GEOS Earth System Model GEOSgcm Fixture
Apache License 2.0
35 stars 13 forks source link

Issue with remap_restarts.py, the catchment restart, and merra2 in older tags #728

Open bena-nasa opened 9 months ago

bena-nasa commented 9 months ago

Note I'm putting this here, bucause it's not 100% clear which constituent repo has the problem without a little more investigation

A user using v11.2.0 of the fixture, using remap_restarts.py reported a problem which I was able to replicate. He had regridded restarts from merra2. He was using said restarts for an experiment and the model was failing when it got to the catchment restart. I dig some digging, and tried to regrid my own set of restarts from merra2 with this version of the fixture and there is a problem. The merra2 restarts are binary and each variable gets written to a record of the Fortran binary. Using this code /home/atrayano/bin/tell_rec you can see the number of records in a file. The merra2 restarts in archive have 57 records in the catchment restarts So one would expect an output file with probably 57 records. But when I regrid from merra2 to say c90, 360x180 data Ocean, using the "newland" here is what my catchment restart has:

catch_internal_rst.20180101_21z.nc4: Record 1: 294720034 words

one record, not 57! Something has just gone wrong.

Now it looks like remap_restart.py was changed and it now converts the restart to netcdf before regridding. I tried v11.4.0 of the fixture which is now producing netcdf restarts even from merra2, and the catchment restart you get is fine. The model is happy, it has the right number of variables.

So something is wrong with regridding the catchment restart when it is binary.

The question, is it worth doing anything, or just say if you want merra2, get a recent enough version of the model that you get the netcdf restarts even for merra2?

I leave it for others, just reporting what I see as if this user hit this, maybe others will

biljanaorescanin commented 9 months ago

@weiyuan-jiang or @gmao-rreichle can chime in but I think we wanted to abandon binary catch version as far as support goes. People can still use regrid.pl for those older model restarts.

bena-nasa commented 9 months ago

@biljanaorescanin we do want to abandon binary, couldn't agree more. However, users are still using older tags with this bug. The simplest solution is to just tell users to use a new enough model version to regrid restarts from merra2 (The netcdf restarts from merra2 inputs came in in v11.3.3 of the GEOSgcm fixture) Even if this were fixed, it's not like Scott can change an older release tag anyway so not sure what can be realistically done.
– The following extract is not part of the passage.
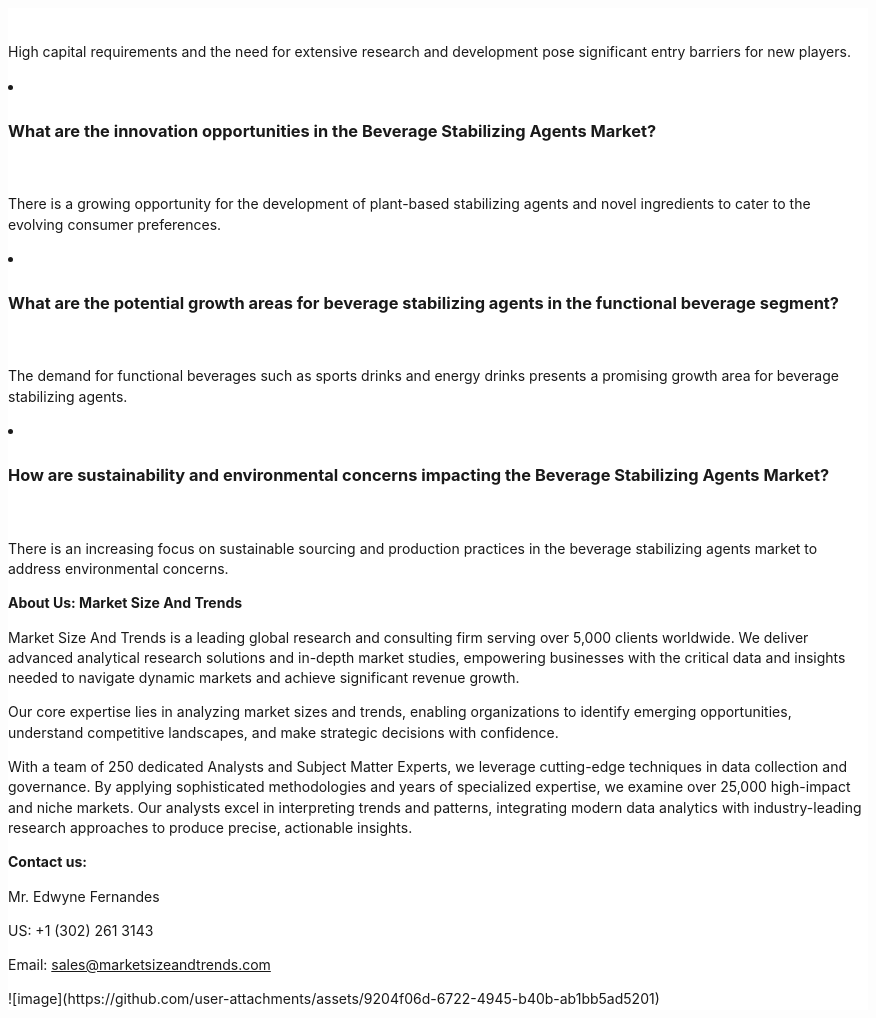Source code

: <p>&nbsp;</p><p>High capital requirements and the need for extensive research and development pose significant entry barriers for new players.</p>    </li>    <li>      <h3>What are the innovation opportunities in the Beverage Stabilizing Agents Market?</h3>      <p>&nbsp;</p><p>There is a growing opportunity for the development of plant-based stabilizing agents and novel ingredients to cater to the evolving consumer preferences.</p>    </li>    <li>      <h3>What are the potential growth areas for beverage stabilizing agents in the functional beverage segment?</h3>      <p>&nbsp;</p><p>The demand for functional beverages such as sports drinks and energy drinks presents a promising growth area for beverage stabilizing agents.</p>    </li>    <li>      <h3>How are sustainability and environmental concerns impacting the Beverage Stabilizing Agents Market?</h3>      <p>&nbsp;</p><p>There is an increasing focus on sustainable sourcing and production practices in the beverage stabilizing agents market to address environmental concerns.</p>    </li>  </ol></div></p><p><strong>About Us:&nbsp;Market Size And Trends</strong></p><p>Market Size And Trends&nbsp;is a leading global research and consulting firm serving over 5,000 clients worldwide. We deliver advanced analytical research solutions and in-depth market studies, empowering businesses with the critical data and insights needed to navigate dynamic markets and achieve significant revenue growth.</p><p>Our core expertise lies in analyzing market sizes and trends, enabling organizations to identify emerging opportunities, understand competitive landscapes, and make strategic decisions with confidence.</p><p>With a team of 250 dedicated Analysts and Subject Matter Experts, we leverage cutting-edge techniques in data collection and governance. By applying sophisticated methodologies and years of specialized expertise, we examine over 25,000 high-impact and niche markets. Our analysts excel in interpreting trends and patterns, integrating modern data analytics with industry-leading research approaches to produce precise, actionable insights.</p><p><strong>Contact us:</strong></p><p>Mr. Edwyne Fernandes</p><p>US: +1 (302) 261 3143</p><p>Email: <a href="mailto:sales@marketsizeandtrends.com">sales@marketsizeandtrends.com</a>&nbsp;</p>
![image](https://github.com/user-attachments/assets/9204f06d-6722-4945-b40b-ab1bb5ad5201)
In newer tags this is just not an issue since the binary path is no longer exercised

I made this more for reference in case other people hit this so we are aware.

I don't think that there's any real way to fix this that would get into a tag that would matter. Any newer tag just would not exercise the binary code path, so its a non-issue in those.

Or if regrid.pl still works, but if the bug is in the actually catchment regridding code might still be there since they are running the same executables underneath to do the work.

gmao-rreichle commented 9 months ago

We can confirm that starting with GEOSgcm v11.3.3, the associated remap_restarts.py package (from GEOS_Util v2.0.4) should work.
The remap_restarts.py package is buggy for older versions of GEOSgcm (v11.2.0). Users are advised to use GEOSgcm v11.3.3 or later when using remap_restarts.py.